» **Job 1**
In the passage about the Biscayne Bay parcel, why was the park given the name Museum Park? Answer in one to three sentences.

» **Text provided**
- - -
A strategically located 28-acre parcel of land located on the shores of Biscayne Bay in south Florida has long served as a gateway and port to the City of Miami. In the mid-1970s, after a massive cleanup and conversion from commercial and industrial uses, the city took over the land for use as Bicentennial Park to commemorate the nation’s 200th birthday in 1976. During the 1980s and 1990s, Formula 1 racers and stock cars roared through the park; then in the 2000s, the land was used as a concert and event venue before closing down completely.
While the property has had a checkered history, two major developments are under construction on the site that will transform the park into a must-visit destination for tourists and residents alike. In just a few months, a major new art museum will open in a corner of this waterfront park, soon to be followed by construction of a state-of-the-art science museum. In recognition of the new museums anchoring this site, the park has been renamed Museum Park. When construction of both museums is completed, there will be about 12 acres of prime undeveloped open space remaining, and the city has embarked on a very ambitious plan to develop the remaining acreage and fund future operations and management of what they hope will become a world-class park.
- - -
» **Task data**
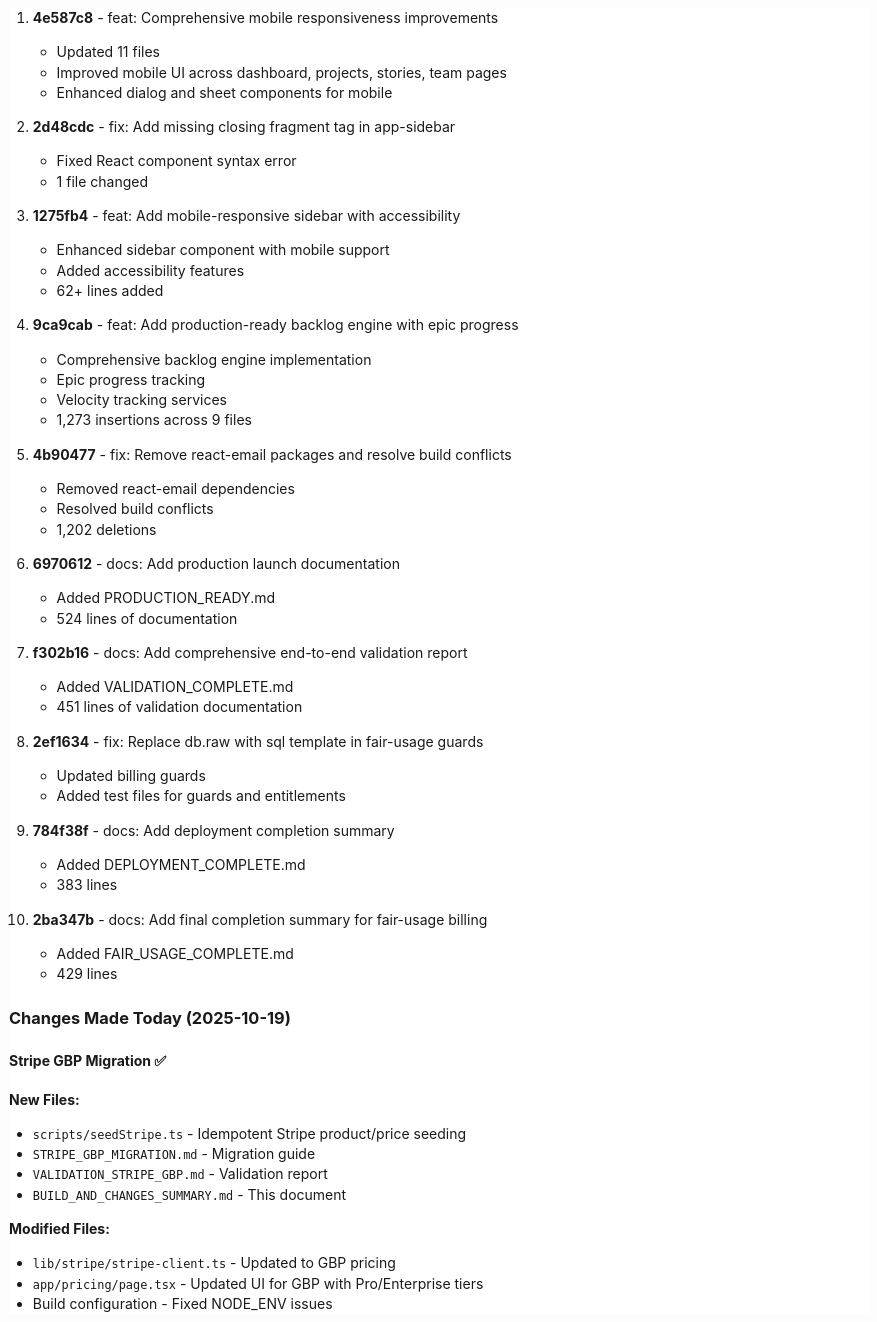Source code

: 1. **4e587c8** - feat: Comprehensive mobile responsiveness improvements
   - Updated 11 files
   - Improved mobile UI across dashboard, projects, stories, team pages
   - Enhanced dialog and sheet components for mobile

2. **2d48cdc** - fix: Add missing closing fragment tag in app-sidebar
   - Fixed React component syntax error
   - 1 file changed

3. **1275fb4** - feat: Add mobile-responsive sidebar with accessibility
   - Enhanced sidebar component with mobile support
   - Added accessibility features
   - 62+ lines added

4. **9ca9cab** - feat: Add production-ready backlog engine with epic progress
   - Comprehensive backlog engine implementation
   - Epic progress tracking
   - Velocity tracking services
   - 1,273 insertions across 9 files

5. **4b90477** - fix: Remove react-email packages and resolve build conflicts
   - Removed react-email dependencies
   - Resolved build conflicts
   - 1,202 deletions

6. **6970612** - docs: Add production launch documentation
   - Added PRODUCTION_READY.md
   - 524 lines of documentation

7. **f302b16** - docs: Add comprehensive end-to-end validation report
   - Added VALIDATION_COMPLETE.md
   - 451 lines of validation documentation

8. **2ef1634** - fix: Replace db.raw with sql template in fair-usage guards
   - Updated billing guards
   - Added test files for guards and entitlements

9. **784f38f** - docs: Add deployment completion summary
   - Added DEPLOYMENT_COMPLETE.md
   - 383 lines

10. **2ba347b** - docs: Add final completion summary for fair-usage billing
    - Added FAIR_USAGE_COMPLETE.md
    - 429 lines

### Changes Made Today (2025-10-19)

#### Stripe GBP Migration ✅

**New Files:**
- `scripts/seedStripe.ts` - Idempotent Stripe product/price seeding
- `STRIPE_GBP_MIGRATION.md` - Migration guide
- `VALIDATION_STRIPE_GBP.md` - Validation report
- `BUILD_AND_CHANGES_SUMMARY.md` - This document

**Modified Files:**
- `lib/stripe/stripe-client.ts` - Updated to GBP pricing
- `app/pricing/page.tsx` - Updated UI for GBP with Pro/Enterprise tiers
- Build configuration - Fixed NODE_ENV issues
- - -
» **Job 2**
From the rows, copy out verbatim the lines from the one containing "2. **2d48cdc** - fix: Add" to the one containing "- 383 lines", including both.

» **Expected output 1**
The park was renamed Museum Park in recognition of the new museums anchoring the site. A major art museum was about to open in a corner of the park, and construction of a science museum was to follow.

» **Expected output 2**
2. **2d48cdc** - fix: Add missing closing fragment tag in app-sidebar
   - Fixed React component syntax error
   - 1 file changed

3. **1275fb4** - feat: Add mobile-responsive sidebar with accessibility
   - Enhanced sidebar component with mobile support
   - Added accessibility features
   - 62+ lines added

4. **9ca9cab** - feat: Add production-ready backlog engine with epic progress
   - Comprehensive backlog engine implementation
   - Epic progress tracking
   - Velocity tracking services
   - 1,273 insertions across 9 files

5. **4b90477** - fix: Remove react-email packages and resolve build conflicts
   - Removed react-email dependencies
   - Resolved build conflicts
   - 1,202 deletions

6. **6970612** - docs: Add production launch documentation
   - Added PRODUCTION_READY.md
   - 524 lines of documentation

7. **f302b16** - docs: Add comprehensive end-to-end validation report
   - Added VALIDATION_COMPLETE.md
   - 451 lines of validation documentation

8. **2ef1634** - fix: Replace db.raw with sql template in fair-usage guards
   - Updated billing guards
   - Added test files for guards and entitlements

9. **784f38f** - docs: Add deployment completion summary
   - Added DEPLOYMENT_COMPLETE.md
   - 383 lines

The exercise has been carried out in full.